Due to the non-invasiveness and high precision of electroencephalography (EEG), the combination of EEG and artificial intelligence (AI) is often used for emotion recognition. However, the internal differences in EEG data have become an obstacle to classification accuracy. To solve this problem, considering labeled data from similar nature but different domains, domain adaptation usually provides an attractive option. Most of the existing researches aggregate the EEG data from different subjects and sessions as a source domain, which ignores the assumption that the source has a certain marginal distribution. Moreover, existing methods often only align the representation distributions extracted from a single structure, and may only contain partial information.

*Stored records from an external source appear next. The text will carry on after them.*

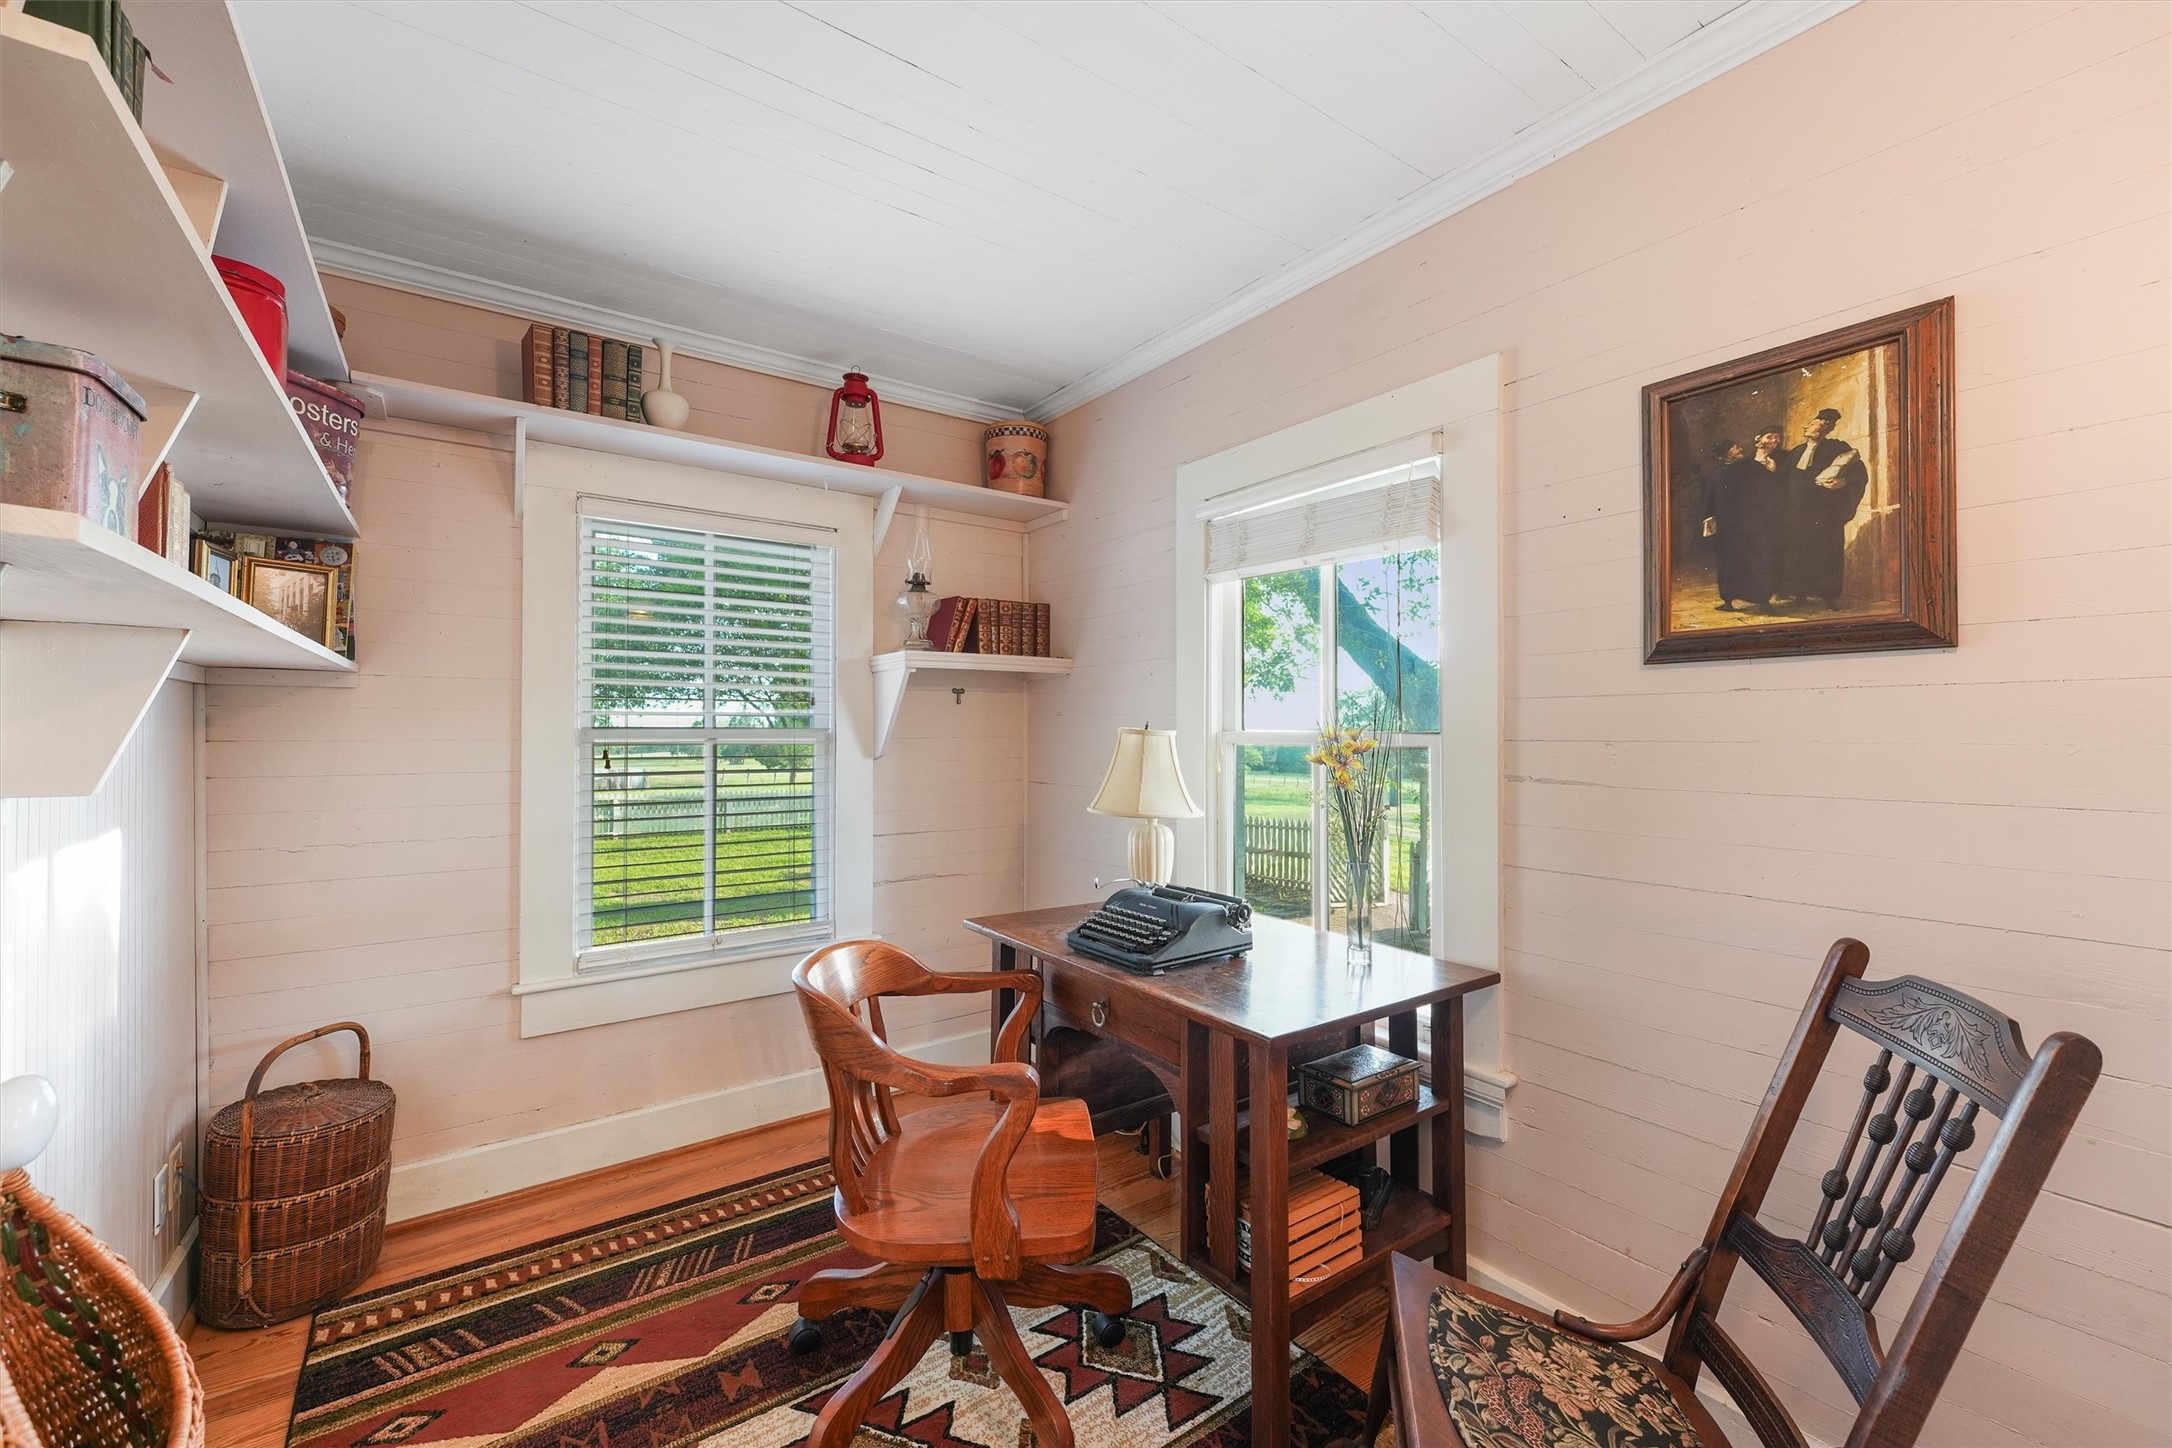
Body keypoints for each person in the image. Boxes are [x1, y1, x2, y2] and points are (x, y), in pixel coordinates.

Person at [1778, 407, 1870, 607]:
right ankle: (1800, 594)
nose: (1806, 427)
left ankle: (1829, 596)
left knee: (1826, 553)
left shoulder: (1837, 449)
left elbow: (1859, 475)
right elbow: (1781, 481)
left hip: (1825, 513)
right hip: (1796, 514)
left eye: (1812, 424)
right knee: (1799, 552)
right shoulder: (1796, 452)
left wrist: (1843, 483)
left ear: (1824, 428)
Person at [1700, 429, 1786, 611]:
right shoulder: (1716, 475)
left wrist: (1772, 472)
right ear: (1727, 453)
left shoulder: (1753, 468)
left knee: (1758, 561)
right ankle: (1728, 600)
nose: (1739, 449)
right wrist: (1709, 522)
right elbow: (1708, 502)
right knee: (1728, 563)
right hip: (1727, 529)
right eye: (1735, 447)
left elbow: (1770, 490)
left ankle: (1763, 600)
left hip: (1754, 526)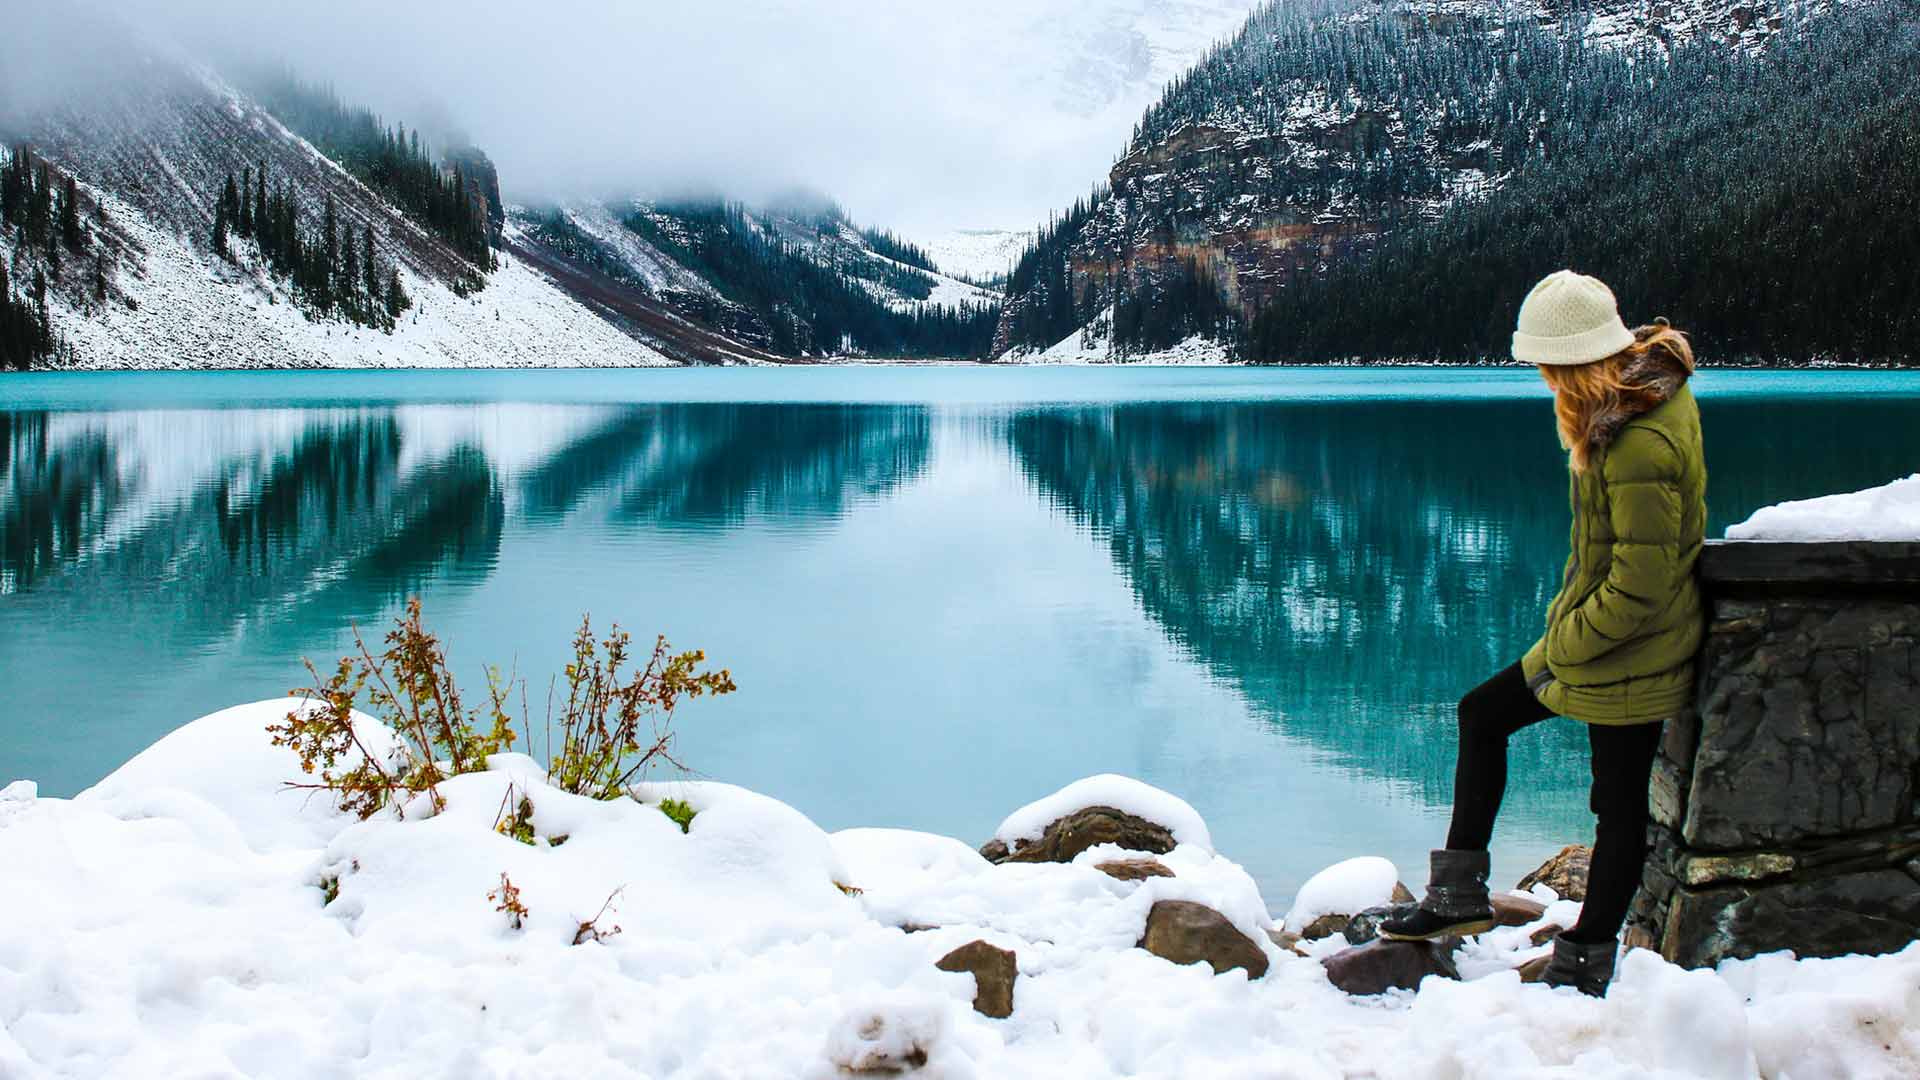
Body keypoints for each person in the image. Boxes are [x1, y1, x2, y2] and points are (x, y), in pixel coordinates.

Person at [1379, 270, 1707, 997]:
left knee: (1617, 805)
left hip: (1636, 647)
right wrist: (1568, 630)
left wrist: (1566, 643)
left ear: (1576, 360)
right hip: (1599, 635)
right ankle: (1458, 895)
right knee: (1482, 713)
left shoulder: (1641, 441)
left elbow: (1643, 583)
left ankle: (1584, 960)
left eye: (1546, 365)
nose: (1541, 378)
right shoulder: (1625, 407)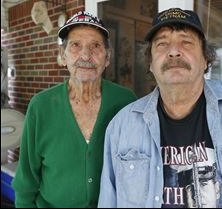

Therefore, we propose the multi-source and multi-representation adaptation (MSMRA) for cross-domain EEG emotion recognition, which divides the EEG data from different subjects and sessions into multiple domains and aligns the distribution of multiple representations extracted from a hybrid structure. Two datasets, i.e., SEED and SEED IV, are used to validate the proposed method in cross-session and cross-subject transfer scenarios, experimental results demonstrate the superior performance of our model to state-of-the-art models in most settings.